DATA FOR THIS TASK below:

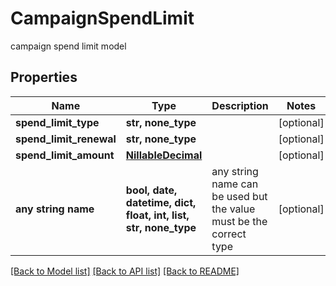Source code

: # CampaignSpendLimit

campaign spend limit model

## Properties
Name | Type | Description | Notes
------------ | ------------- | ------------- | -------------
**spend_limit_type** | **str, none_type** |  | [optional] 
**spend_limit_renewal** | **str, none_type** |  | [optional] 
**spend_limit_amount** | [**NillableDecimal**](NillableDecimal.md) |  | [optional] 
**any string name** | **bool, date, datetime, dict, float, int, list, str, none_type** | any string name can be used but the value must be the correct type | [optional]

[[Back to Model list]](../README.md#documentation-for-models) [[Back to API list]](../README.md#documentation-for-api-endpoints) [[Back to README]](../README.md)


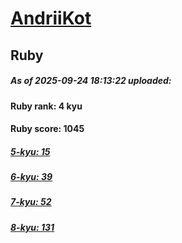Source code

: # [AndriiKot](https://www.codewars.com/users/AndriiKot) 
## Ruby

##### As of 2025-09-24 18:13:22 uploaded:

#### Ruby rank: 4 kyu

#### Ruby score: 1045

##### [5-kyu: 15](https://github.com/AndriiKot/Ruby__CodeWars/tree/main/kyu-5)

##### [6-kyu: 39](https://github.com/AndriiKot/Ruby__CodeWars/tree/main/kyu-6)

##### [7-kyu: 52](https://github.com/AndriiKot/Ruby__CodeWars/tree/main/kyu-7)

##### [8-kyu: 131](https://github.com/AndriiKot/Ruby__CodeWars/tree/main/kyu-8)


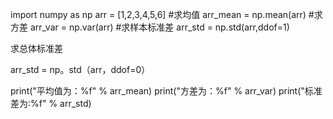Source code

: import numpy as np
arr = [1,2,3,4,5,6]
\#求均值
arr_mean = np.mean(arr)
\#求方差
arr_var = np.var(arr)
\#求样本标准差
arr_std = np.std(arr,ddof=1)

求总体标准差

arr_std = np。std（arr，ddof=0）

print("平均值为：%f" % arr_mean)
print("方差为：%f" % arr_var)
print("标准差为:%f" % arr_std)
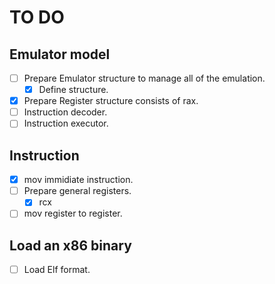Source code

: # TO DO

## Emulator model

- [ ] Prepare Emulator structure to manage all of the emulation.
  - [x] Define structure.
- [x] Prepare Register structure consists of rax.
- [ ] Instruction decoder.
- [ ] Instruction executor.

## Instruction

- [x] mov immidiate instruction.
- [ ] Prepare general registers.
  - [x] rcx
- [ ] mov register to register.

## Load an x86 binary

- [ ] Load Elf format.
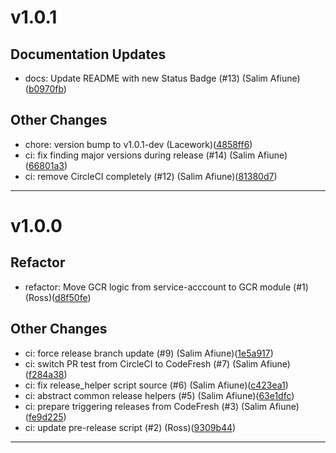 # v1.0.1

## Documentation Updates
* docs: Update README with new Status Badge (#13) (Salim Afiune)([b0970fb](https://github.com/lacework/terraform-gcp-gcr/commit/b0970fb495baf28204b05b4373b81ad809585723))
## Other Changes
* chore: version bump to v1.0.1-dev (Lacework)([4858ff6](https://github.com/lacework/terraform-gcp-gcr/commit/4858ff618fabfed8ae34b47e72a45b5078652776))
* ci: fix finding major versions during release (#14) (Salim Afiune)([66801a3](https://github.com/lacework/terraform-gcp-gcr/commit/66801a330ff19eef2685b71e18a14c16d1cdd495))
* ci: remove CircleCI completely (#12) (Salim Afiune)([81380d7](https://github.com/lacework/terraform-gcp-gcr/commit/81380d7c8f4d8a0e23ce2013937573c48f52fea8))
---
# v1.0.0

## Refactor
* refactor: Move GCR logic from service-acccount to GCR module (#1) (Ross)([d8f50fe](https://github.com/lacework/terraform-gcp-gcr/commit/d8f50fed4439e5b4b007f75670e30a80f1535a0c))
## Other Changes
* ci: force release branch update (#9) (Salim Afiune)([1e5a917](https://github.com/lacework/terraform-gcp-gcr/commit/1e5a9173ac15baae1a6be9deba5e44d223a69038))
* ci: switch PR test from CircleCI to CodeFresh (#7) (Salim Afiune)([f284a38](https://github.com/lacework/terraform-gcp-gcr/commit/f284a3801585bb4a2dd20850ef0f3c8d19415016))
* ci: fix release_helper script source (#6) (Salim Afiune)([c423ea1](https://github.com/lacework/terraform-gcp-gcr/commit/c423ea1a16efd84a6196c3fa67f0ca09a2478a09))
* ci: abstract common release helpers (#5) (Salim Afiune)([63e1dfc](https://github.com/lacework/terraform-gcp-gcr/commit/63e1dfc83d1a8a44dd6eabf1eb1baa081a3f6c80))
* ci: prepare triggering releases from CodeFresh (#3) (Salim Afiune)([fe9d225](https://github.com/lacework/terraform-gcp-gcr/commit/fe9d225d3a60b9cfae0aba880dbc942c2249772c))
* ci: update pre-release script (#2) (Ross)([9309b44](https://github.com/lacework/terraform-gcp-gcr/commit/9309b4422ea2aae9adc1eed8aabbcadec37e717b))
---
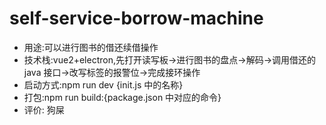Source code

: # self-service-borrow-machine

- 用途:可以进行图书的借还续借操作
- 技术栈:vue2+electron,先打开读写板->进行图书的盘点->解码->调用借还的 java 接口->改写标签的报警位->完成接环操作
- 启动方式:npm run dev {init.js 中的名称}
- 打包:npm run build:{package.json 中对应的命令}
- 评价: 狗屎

End of DATA FOR THIS TASK.

WORK ORDER: Every line above that holds the string "optional" should be returned.

WORKED SOLUTION:
**spend_limit_type** | **str, none_type** |  | [optional] 
**spend_limit_renewal** | **str, none_type** |  | [optional] 
**spend_limit_amount** | [**NillableDecimal**](NillableDecimal.md) |  | [optional] 
**any string name** | **bool, date, datetime, dict, float, int, list, str, none_type** | any string name can be used but the value must be the correct type | [optional]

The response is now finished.